The Data Warehouse Definition

The other day I was listening to a software engineering podcast.

Don’t remember the exact title, but at some point the host asks the guest: “can you explain the difference between an operational database and a data warehouse?”. And the guest goes: “well, the operational database is the regular database on which your application operates, a data warehouse is a database where data, instead of being arranged in subsequent rows, it’s arranged in columns…

That’s not right is it? So, what is the difference between an operational database and a data warehouse?

The as the guest of the podcast rightfully pointed out, an operational database is the primary database on which your application operates. It generally represents a normalized version of your data model.

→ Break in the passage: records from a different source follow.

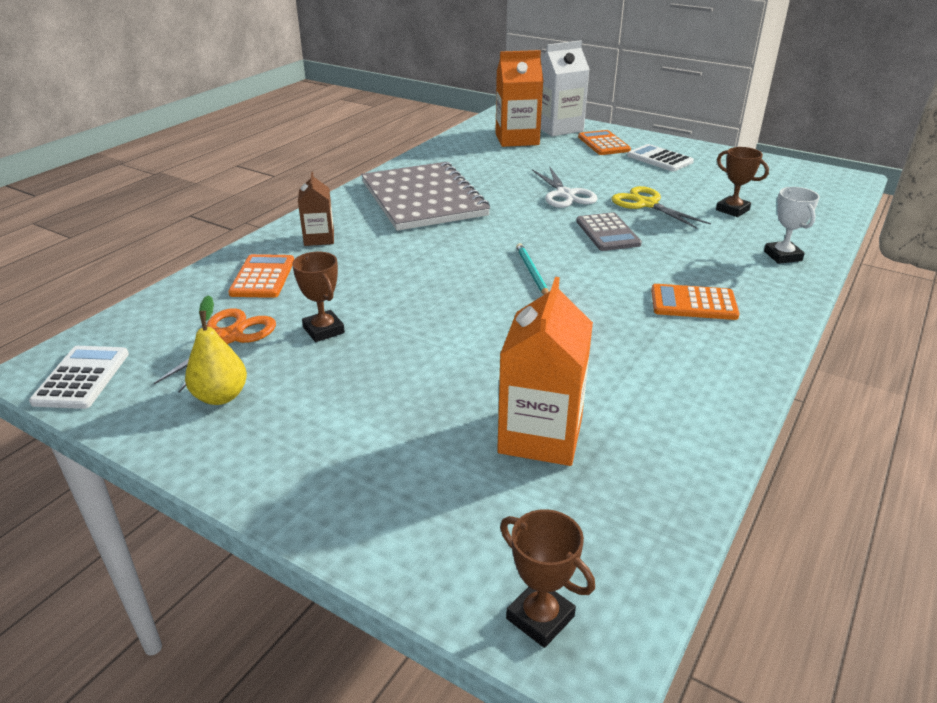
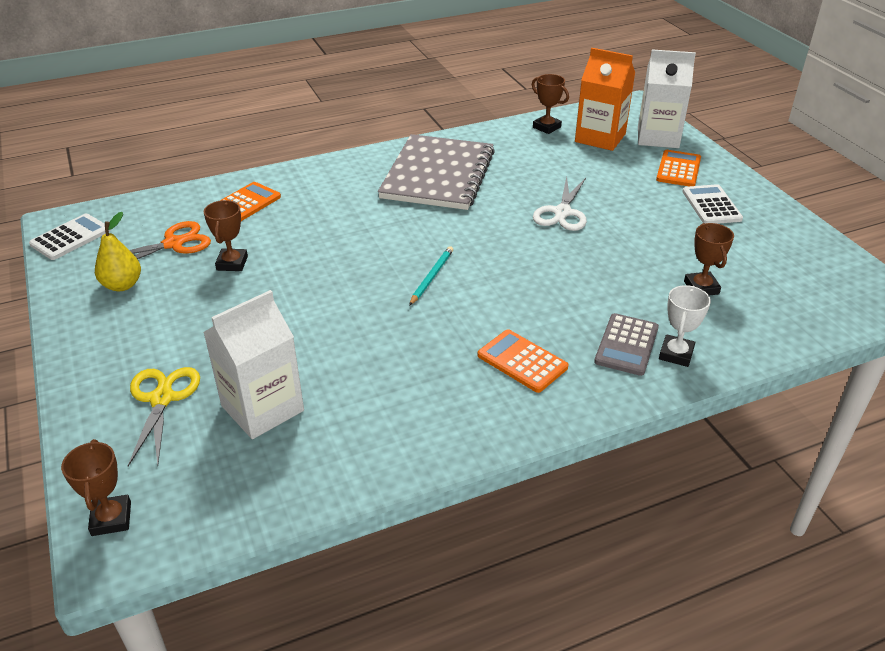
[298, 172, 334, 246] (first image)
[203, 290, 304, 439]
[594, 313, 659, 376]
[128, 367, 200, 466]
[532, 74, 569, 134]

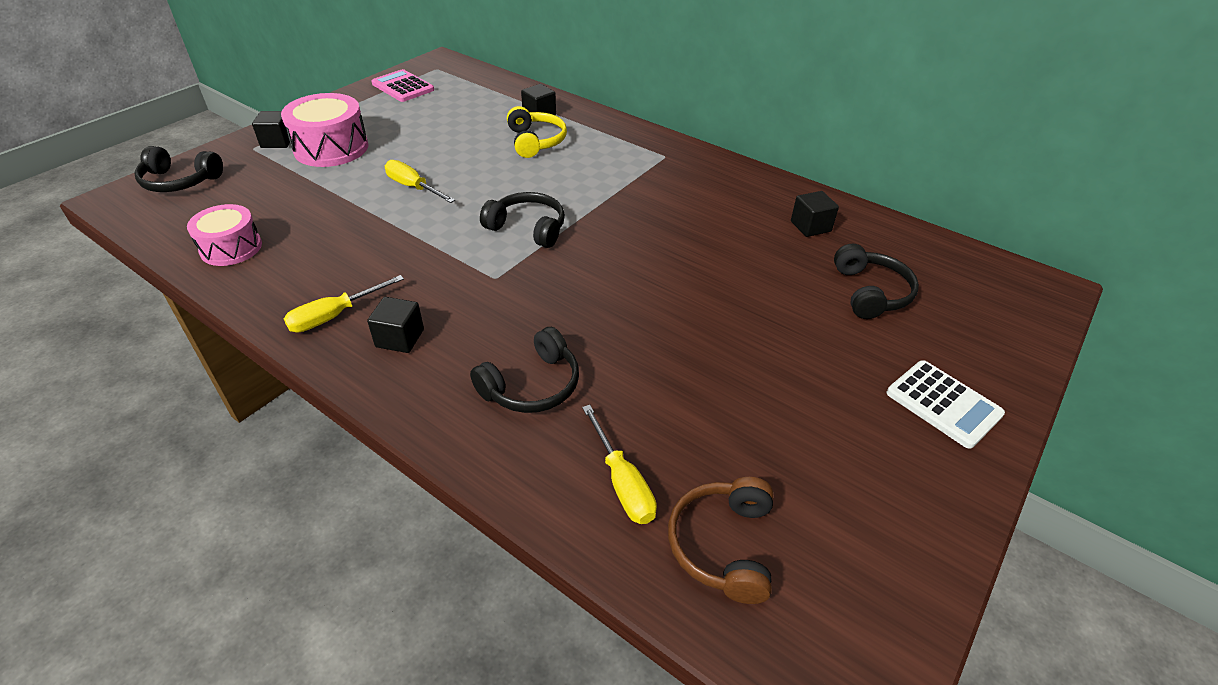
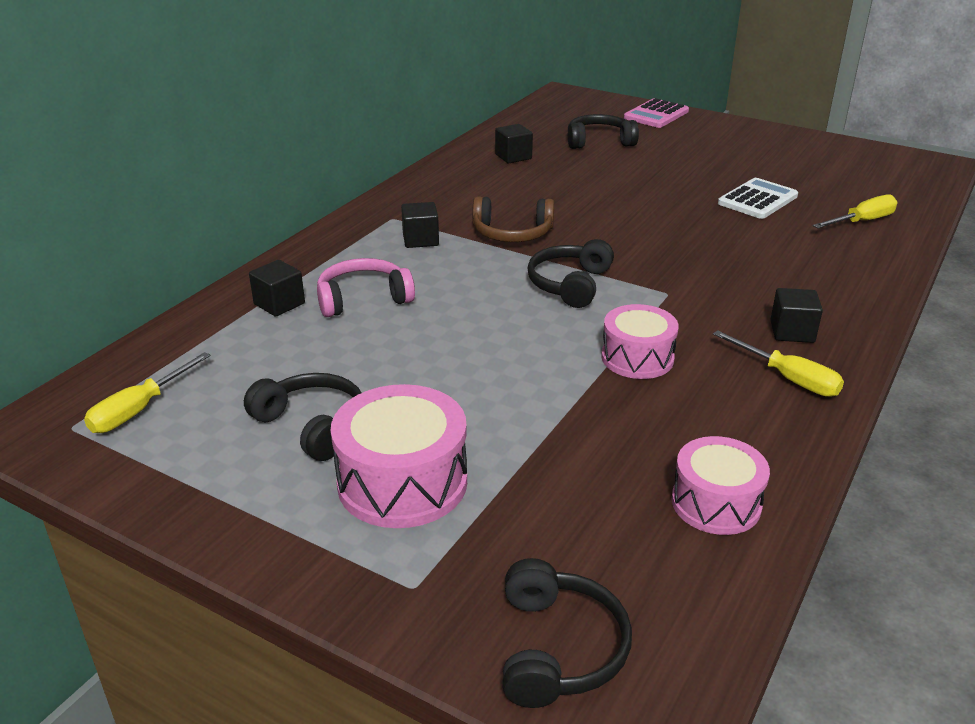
[401, 202, 439, 248]
[624, 98, 689, 128]
[84, 352, 211, 433]
[244, 373, 361, 461]
[317, 258, 415, 317]
[472, 196, 554, 242]
[718, 178, 798, 219]
[601, 304, 679, 379]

Let’s take this oversimplified example. You have a Customer table and an Inventory table and an Orders table and everything is neatly laid out and they’re all related somehow.

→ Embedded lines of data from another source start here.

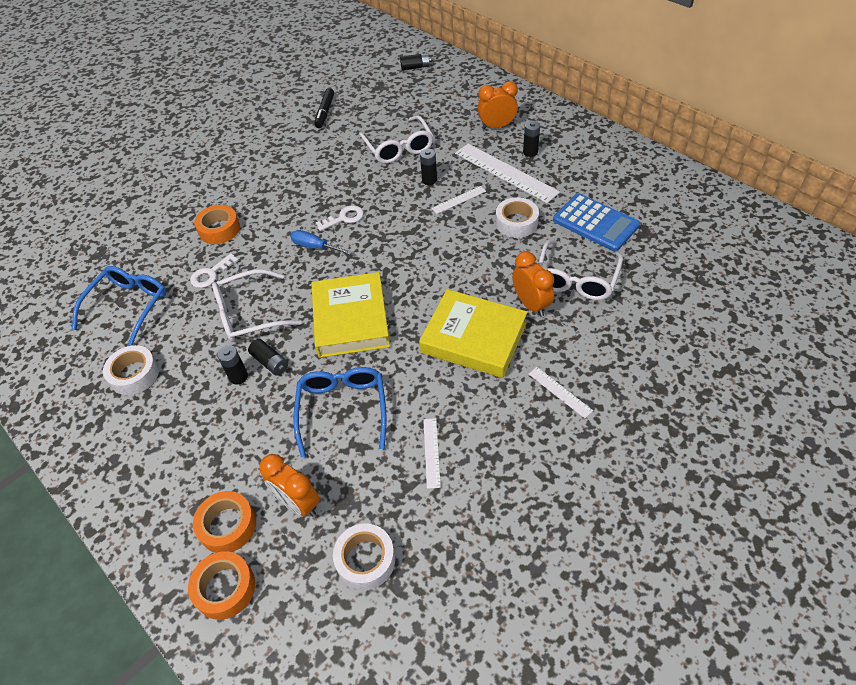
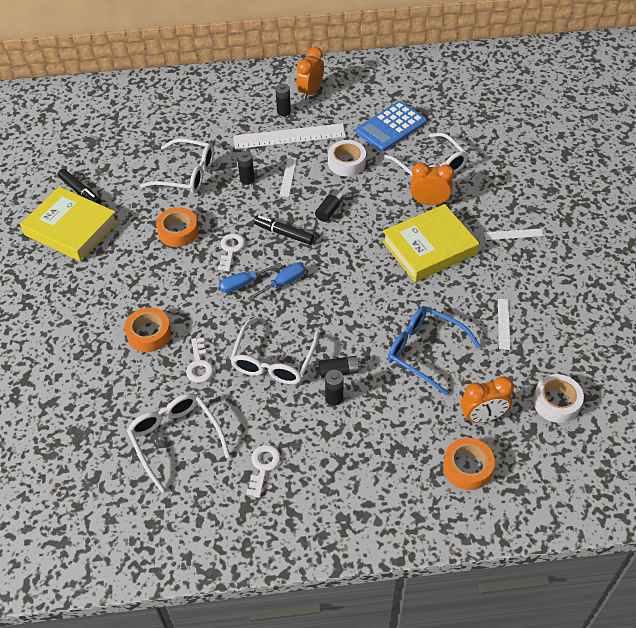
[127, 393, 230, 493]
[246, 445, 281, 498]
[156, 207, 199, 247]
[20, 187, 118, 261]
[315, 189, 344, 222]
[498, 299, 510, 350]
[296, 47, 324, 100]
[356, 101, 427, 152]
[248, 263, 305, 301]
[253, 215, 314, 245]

Organizing data this way is very efficient to implement business logic on top of: you add order to the Orders table, add new inventory to the Inventory table, and so on.

But what about reporting, let’s say you want a report that for each order in the last month display the inventory product name and unit price, the customer’s zip code, the order amount and date. This will require an expensive join query. Then imagine you have an army of executives and marketing people looking at these reports all the time to figure out how to improve the business. This sort of query can be quite slow and in addition, because it runs on the same database, it may significantly slow down your production system. So what to do?

It would be good if we had a second database, with data derived from the operational database, but organized so that the analytic queries ran by executives and marketing people return a lot faster. Typically for your report discussed above, you will set up a table with all the required columns so you can serve up your report in one query with no joins. This is generally called a denormalized data model.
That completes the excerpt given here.